Homework #3: Record Linkage and Fuzzy Matching

DUE: Monday 2/2 11:59pm

HOW/WHAT TO SUBMIT: All files should be submitted through WebSubmit. Only one of your team members needs to submit on behalf of the team. On the WebSubmit interface, make sure you select compsci216 and the appropriate lab number. You can submit multiple times, but please have the same team member resubmit all required files each time. To earn class participation credit, submit a text file team.txt listing members of your team who are present at the lab.

0. Getting Started

To get ready for this assignment, get a VM shell, and type the following command:

/opt/datacourse/sync.sh

Next, type the following commands to create a working directory for this homework. Here we use lab03 under your shared directory, but feel free to change it to another location.

cp -pr /opt/datacourse/assignments/lab03/ ~/shared/lab03/
cd ~/shared/lab03/

1. More Restaurant Matching

In the homework you worked with the restaurants(id,name,addr,city,type) table and found duplicate entries. Well, we only gave you a little over half the records to work with. In the lab you will now work with the full restaurants database. Go into the restaurants-full directory within the lab03 folder and create the restaurants-full database:

./setup.sh

Now you can use the full restaurants database:

psql restaurants-full

We have provided three sample solutions -- match1.sql, match2.sql, match3.sql -- for Homework #3 (these are picked from your submissions!).

A) Compute the f1 score for these solutions on smaller restaurants database from the homework. You can use the command ./test-small.sh match.sql (substitute match.sql with the solution want to test). Which one performs the best?
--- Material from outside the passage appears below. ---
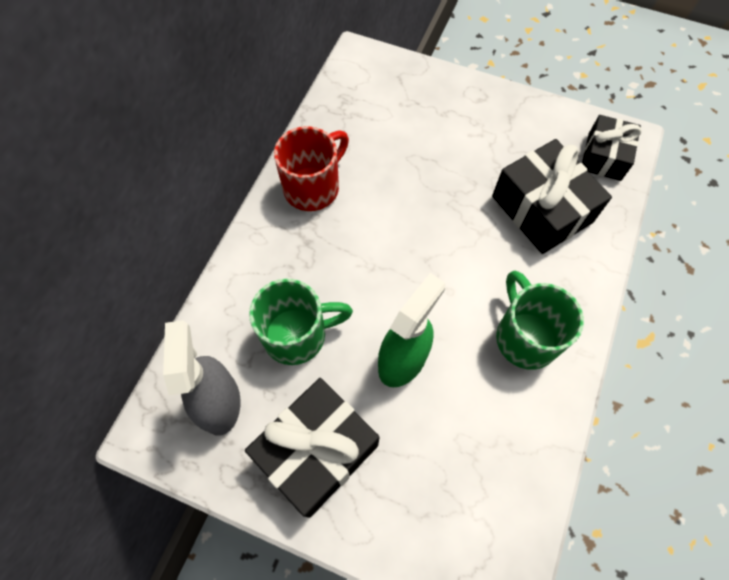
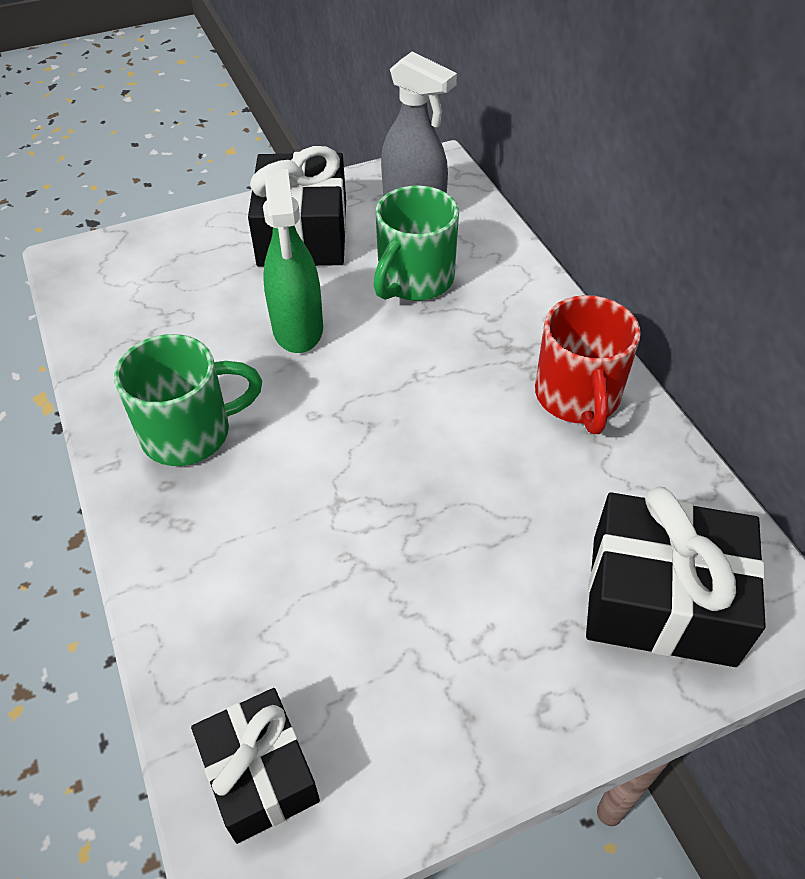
camera: 135 degrees right, 15 degrees down
black gift [492,139,612,254] -> black gift moved to [586,487,766,667]
green mug [496,271,584,370] -> green mug turned 45 degrees counterclockwise [114,334,262,466]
B) Now compute the f1 score for these solutions on the full restaurants-full database. You can use the command ./test-full.sh match.sql. Which one now performs the best?

C) Can you explain what is going on?

2. Challenge: Matching Products

Now that you are experts at record linkage, we present to you the following challenge. We have sets of product listings:

Go into the lab03/products sub-folder and create the products database:

./setup.sh

Write a query (in match.sql) that achieves the best f1 score.

WHAT TO SUBMIT The match.sql file with your improved matching procedure, as well as the output of running ./test.sh match.sql in a separate text file named output.txt.